The logic is simple but powerful: a lack of effect in a well-chosen control group makes the case for causation considerably stronger. When the results of a basic ITS and a controlled ITS agree, researchers can be more confident that the association is causal. This is why CITS designs are considered second only to randomized experiments in their ability to control for bias.
How ITS Differs From Difference-in-Differences
Readers exploring quasi-experimental methods often encounter difference-in-differences (DiD) alongside ITS, and the two are easy to confuse. The key distinction is structural. A standard ITS is a one-group design: you track a single population over time and look for a break in its trend.
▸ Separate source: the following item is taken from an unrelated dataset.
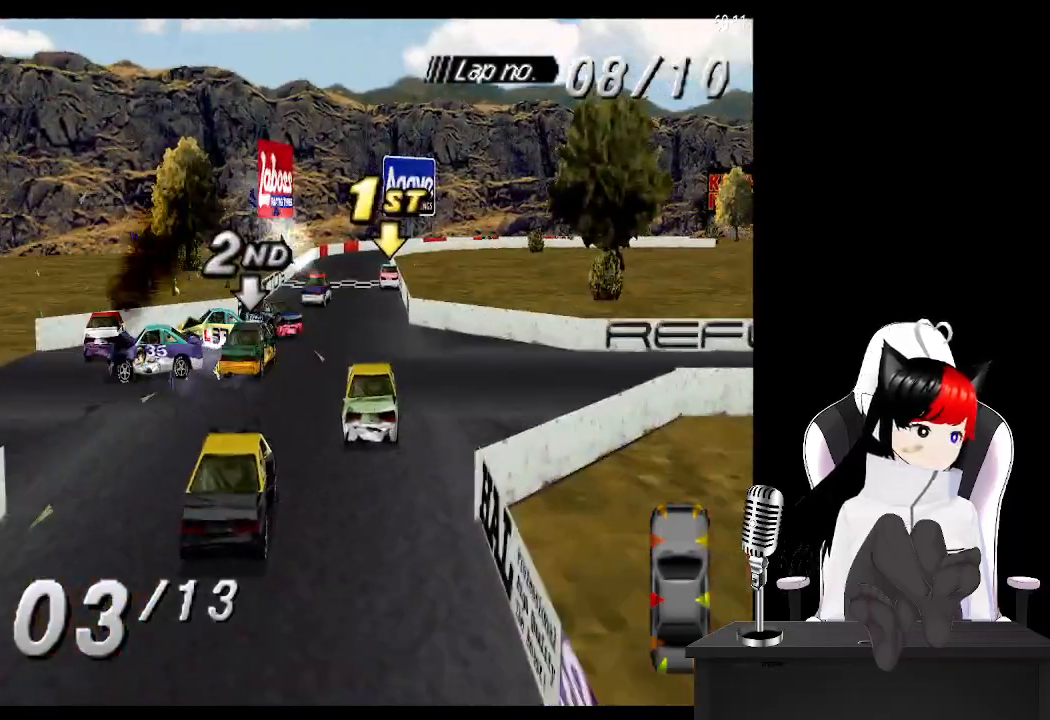
{"buttons": ["CROSS"], "left_stick": "center", "button_events": [[133, "DPAD_RIGHT", "down"], [233, "DPAD_RIGHT", "up"], [317, "DPAD_LEFT", "down"], [450, "DPAD_LEFT", "up"]]}
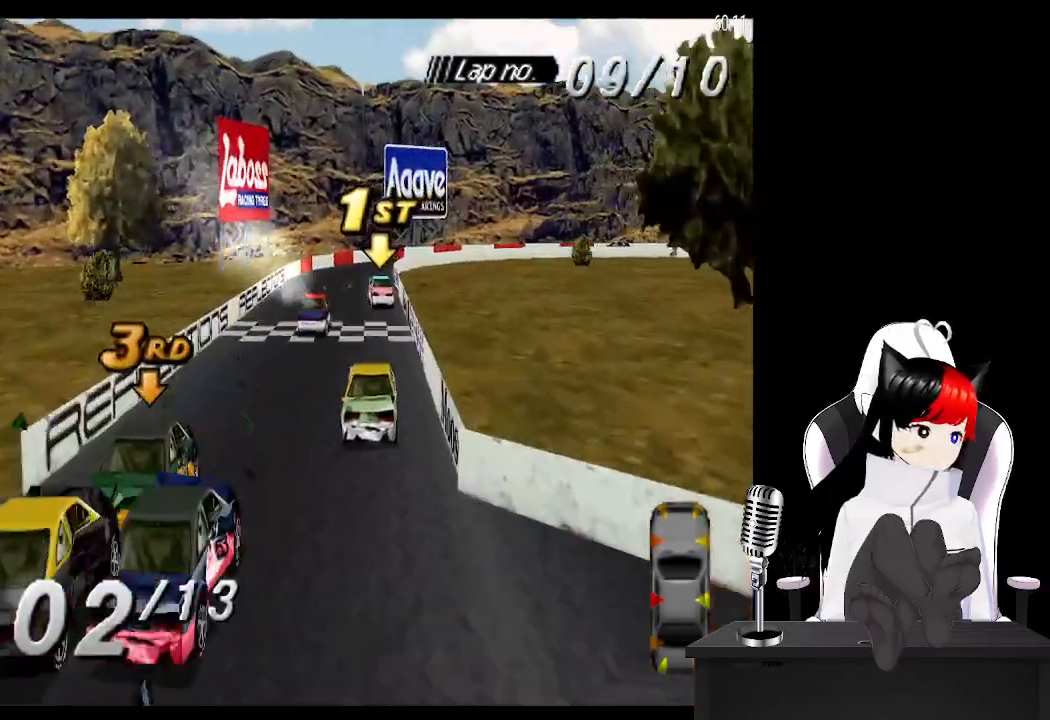
{"buttons": ["CROSS"], "left_stick": "center", "button_events": []}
DiD is a two-group design that compares changes between an intervention group and a control group across two time periods.
DiD doesn’t require a long series of observations. It can work with just one measurement before and one after the intervention for each group. ITS, by contrast, needs many repeated measurements but doesn’t inherently require a control group. DiD relies on a parallel trends assumption, meaning the two groups would have followed the same trajectory in the absence of the intervention. This assumption can’t be formally verified with the collected data, which is a notable limitation. ITS instead relies on the assumption that the pre-intervention trend would have continued unchanged, which can at least be visually and statistically examined.
Handling Autocorrelation and Seasonality
Time series data come with statistical wrinkles that ordinary regression can’t handle well. The most common is autocorrelation: data points close together in time tend to be more similar to each other than distant ones. Monthly flu hospitalizations in January and February, for instance, are more alike than January and July. Standard segmented regression assumes that the residuals (the gaps between predicted and actual values) are independent of each other, which often isn’t true for time series.
Two alternatives address this directly. ARIMA models (autoregressive integrated moving average) explicitly account for the relationships between consecutive observations and the errors from past predictions. They’re considered a more flexible tool for evaluating health interventions. Generalized additive models (GAMs) capture nonlinear relationships without requiring the researcher to specify their exact shape, making them particularly useful when the model might be misspecified. Simulation studies have found that ARIMA tends to perform more consistently across different effect sizes and in the presence of seasonality, while GAMs are more robust when the underlying model structure is wrong.
In software, Stata offers a dedicated command called itsa that performs interrupted time series analysis for single and multiple group comparisons, with options to handle autocorrelation and heteroskedasticity. R users commonly perform segmented regression using general linear modeling packages, with additional tools available for ARIMA modeling and more complex specifications.
When ITS Is the Right Choice
ITS is especially well suited for evaluating population-level interventions where randomization is impractical or unethical: laws, regulations, public health campaigns, system-wide policy changes. It works best when the intervention has a clearly defined start date, when outcome data are collected routinely at regular intervals (like administrative health records), and when enough pre-intervention data exist to establish a reliable baseline trend.
It’s less appropriate when the intervention rolls out gradually with no clear boundary, when fewer than three pre- or post-intervention data points are available, or when complex patterns of instability in the data make trend estimation unreliable. In these situations, other quasi-experimental approaches may be better suited to the question at hand.